Graduate School of Engineering, Muroran Institute of Technology, 27-1 Mizumoto-cho, Muroran, Hokkaido, 050-8585, Japan.
Sci Rep. 2022 Oct 7;12(1):16884. doi: 10.1038/s41598-022-20598-6.
When studying physical cellular response observed by light microscopy, variations in cell behavior are difficult to quantitatively measure and are often only discussed on a subjective level. Hence, cell properties are described qualitatively based on a researcher's impressions. In this study, we aim to define a comprehensive approach to estimate the physical cell activity based on migration and morphology based on statistical analysis of a cell population within a predefined field of view and timespan. We present quantitative measurements of the influence of drugs such as cytochalasin D and taxol on human neuroblastoma, SH-SY5Y cell populations. Both chemicals are well known to interact with the cytoskeleton and affect the cell morphology and motility. Being able to compute the physical properties of each cell for a given observation time, requires precise localization of each cell even when in an adhesive state, where cells are not visually differentiable. Also, the risk of confusion through contaminants is desired to be minimized. In relation to the cell detection process, we have developed a customized encoder-decoder based deep learning cell detection and tracking procedure. Further, we discuss the accuracy of our approach to quantify cell activity and its viability in regard to the cell detection accuracy.

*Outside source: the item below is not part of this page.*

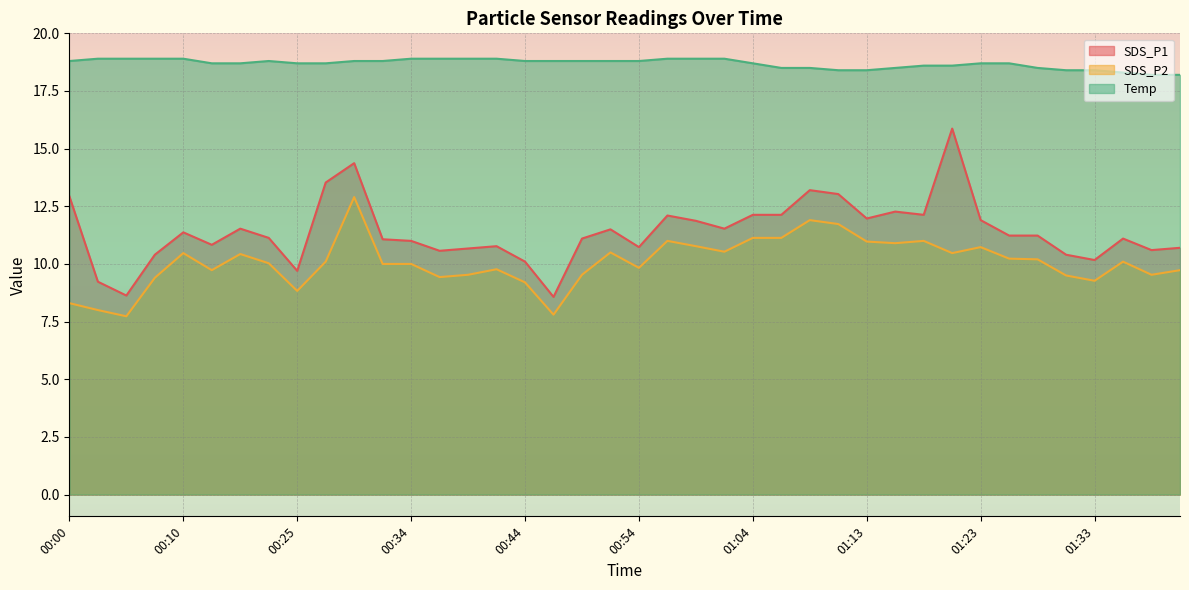

Between 00:39 and 01:01, which is larger?

01:01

当通过光学显微镜研究观察到的物理细胞反应时,细胞行为的变化很难进行定量测量,通常只能在主观层面上进行讨论。因此,细胞特性是根据研究人员的印象进行定性描述的。在这项研究中,我们旨在定义一种全面的方法,根据在预设的视野和时间段内对细胞群体的统计分析,基于迁移和形态来估计细胞的物理活性。我们提出了对细胞的物理性质的定量测量,这些细胞是人类神经母细胞瘤 SH-SY5Y 细胞群体,这些化学物质都已知与细胞骨架相互作用,并影响细胞形态和运动性。能够计算给定观察时间内每个细胞的物理性质,即使在细胞处于黏附状态(细胞在视觉上不可区分)时,也需要对每个细胞进行精确的定位。此外,还希望尽量减少因污染物而导致的混淆风险。关于细胞检测过程,我们开发了一种基于定制的编码器-解码器的深度学习细胞检测和跟踪程序。此外,我们还讨论了我们的方法在量化细胞活性及其在细胞检测精度方面的可行性方面的准确性。